TileDB maintains a built-in LRU tile cache within its context object. Zarr v3 has no built-in chunk cache — it relies on OS page cache for local reads and has no caching for S3. This is a key TileDB advantage for workloads with repeated or overlapping access patterns.
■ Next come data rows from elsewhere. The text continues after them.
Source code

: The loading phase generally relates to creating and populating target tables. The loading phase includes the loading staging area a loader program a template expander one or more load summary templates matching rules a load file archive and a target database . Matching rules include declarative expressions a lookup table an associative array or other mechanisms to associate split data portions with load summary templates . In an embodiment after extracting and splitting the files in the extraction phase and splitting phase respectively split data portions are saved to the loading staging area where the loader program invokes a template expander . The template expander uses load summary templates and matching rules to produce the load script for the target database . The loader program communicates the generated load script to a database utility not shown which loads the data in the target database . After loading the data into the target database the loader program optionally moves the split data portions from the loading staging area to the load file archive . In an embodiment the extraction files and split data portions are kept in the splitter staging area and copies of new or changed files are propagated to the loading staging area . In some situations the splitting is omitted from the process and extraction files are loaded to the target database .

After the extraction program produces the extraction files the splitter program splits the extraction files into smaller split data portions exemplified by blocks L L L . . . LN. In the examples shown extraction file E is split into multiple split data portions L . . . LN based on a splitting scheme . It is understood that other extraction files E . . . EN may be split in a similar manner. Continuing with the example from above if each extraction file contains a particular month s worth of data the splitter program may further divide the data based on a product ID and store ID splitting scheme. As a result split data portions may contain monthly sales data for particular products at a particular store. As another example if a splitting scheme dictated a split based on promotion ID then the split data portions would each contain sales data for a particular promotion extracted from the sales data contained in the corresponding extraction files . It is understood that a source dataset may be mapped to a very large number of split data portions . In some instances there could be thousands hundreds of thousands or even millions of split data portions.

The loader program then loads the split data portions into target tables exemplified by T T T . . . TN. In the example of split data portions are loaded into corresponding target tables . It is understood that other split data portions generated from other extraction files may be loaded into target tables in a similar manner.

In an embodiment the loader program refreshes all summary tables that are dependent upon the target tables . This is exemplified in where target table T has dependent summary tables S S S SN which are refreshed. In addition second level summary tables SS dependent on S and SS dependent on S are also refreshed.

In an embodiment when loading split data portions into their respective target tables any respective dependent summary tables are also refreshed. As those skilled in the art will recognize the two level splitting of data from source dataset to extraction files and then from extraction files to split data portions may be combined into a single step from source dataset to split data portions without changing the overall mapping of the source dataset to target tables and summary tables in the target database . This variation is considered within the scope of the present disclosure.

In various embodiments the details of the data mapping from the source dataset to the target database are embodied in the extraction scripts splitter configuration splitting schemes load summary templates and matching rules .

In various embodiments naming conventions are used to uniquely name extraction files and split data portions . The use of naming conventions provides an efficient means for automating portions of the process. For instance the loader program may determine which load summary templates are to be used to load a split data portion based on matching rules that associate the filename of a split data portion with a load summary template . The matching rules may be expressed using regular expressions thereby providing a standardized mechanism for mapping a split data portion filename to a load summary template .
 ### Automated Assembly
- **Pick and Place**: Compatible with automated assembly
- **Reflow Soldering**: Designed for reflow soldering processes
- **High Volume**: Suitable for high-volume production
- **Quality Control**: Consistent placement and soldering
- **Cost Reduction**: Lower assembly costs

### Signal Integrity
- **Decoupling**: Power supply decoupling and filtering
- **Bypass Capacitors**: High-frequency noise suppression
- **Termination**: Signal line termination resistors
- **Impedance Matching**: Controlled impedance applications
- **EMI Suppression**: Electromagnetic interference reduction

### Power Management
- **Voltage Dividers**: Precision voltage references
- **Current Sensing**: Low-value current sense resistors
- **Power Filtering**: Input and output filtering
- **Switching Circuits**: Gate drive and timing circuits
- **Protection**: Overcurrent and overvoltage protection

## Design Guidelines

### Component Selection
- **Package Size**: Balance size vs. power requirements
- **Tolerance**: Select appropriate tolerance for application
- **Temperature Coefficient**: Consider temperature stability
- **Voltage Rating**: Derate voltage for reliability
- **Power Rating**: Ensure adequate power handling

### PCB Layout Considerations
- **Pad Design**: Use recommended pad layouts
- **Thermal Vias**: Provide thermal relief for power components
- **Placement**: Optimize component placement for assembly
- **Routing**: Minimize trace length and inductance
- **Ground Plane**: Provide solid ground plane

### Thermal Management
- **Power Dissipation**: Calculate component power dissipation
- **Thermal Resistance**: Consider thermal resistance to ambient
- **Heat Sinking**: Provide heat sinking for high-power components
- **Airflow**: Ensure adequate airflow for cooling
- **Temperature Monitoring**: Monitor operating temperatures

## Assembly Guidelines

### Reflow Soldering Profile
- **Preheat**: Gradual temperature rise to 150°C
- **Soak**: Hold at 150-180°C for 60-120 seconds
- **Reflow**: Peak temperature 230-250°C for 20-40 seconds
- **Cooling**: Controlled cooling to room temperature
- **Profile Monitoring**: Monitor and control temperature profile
access_pattern tiledb_hit_rate zarr
Sequential (shared context) 85-95% OS page cache only
Random (shared context) 60-75% OS page cache only
Repeated slices (same volume) 90-99% OS page cache only
S3 repeated access 85-95% No cache (re-fetches)
Isolated contexts 0% 0%

Parallel Write Scaling

workers local_ssd_mb_s s3_mb_s
1 ~140 ~50
4 ~410 ~150
8 ~650 ~250
16 ~800 ~300

Throughput scales linearly on local SSD (~140 MB/s per worker).


GIL Interaction

operation gil_released parallel_speedup
TileDB I/O Yes ~3-6x with 4 workers
TileDB decompression Yes ~3-4x with 4 workers
NumPy array ops Partially ~1.5-2x
Pure Python No ~1x

RadiObject + MONAI/TorchIO

RadiObject is a storage layer that complements MONAI and TorchIO transforms:

from radiobject.ml.compat import as_torchio_subject

subject = as_torchio_subject(radi.T1w.iloc[0], radi.seg.iloc[0])
augmented = my_torchio_transform(subject)

The benchmarks compare I/O performance only. Use RadiObject for data loading, then apply MONAI/TorchIO transforms.


Running Benchmarks

# Export AWS credentials for S3 benchmarks (use your own profile)
eval $(aws configure export-credentials --profile <your-profile> --format env)
python benchmarks/run_experiments.py --all

See benchmarks/README.md for details.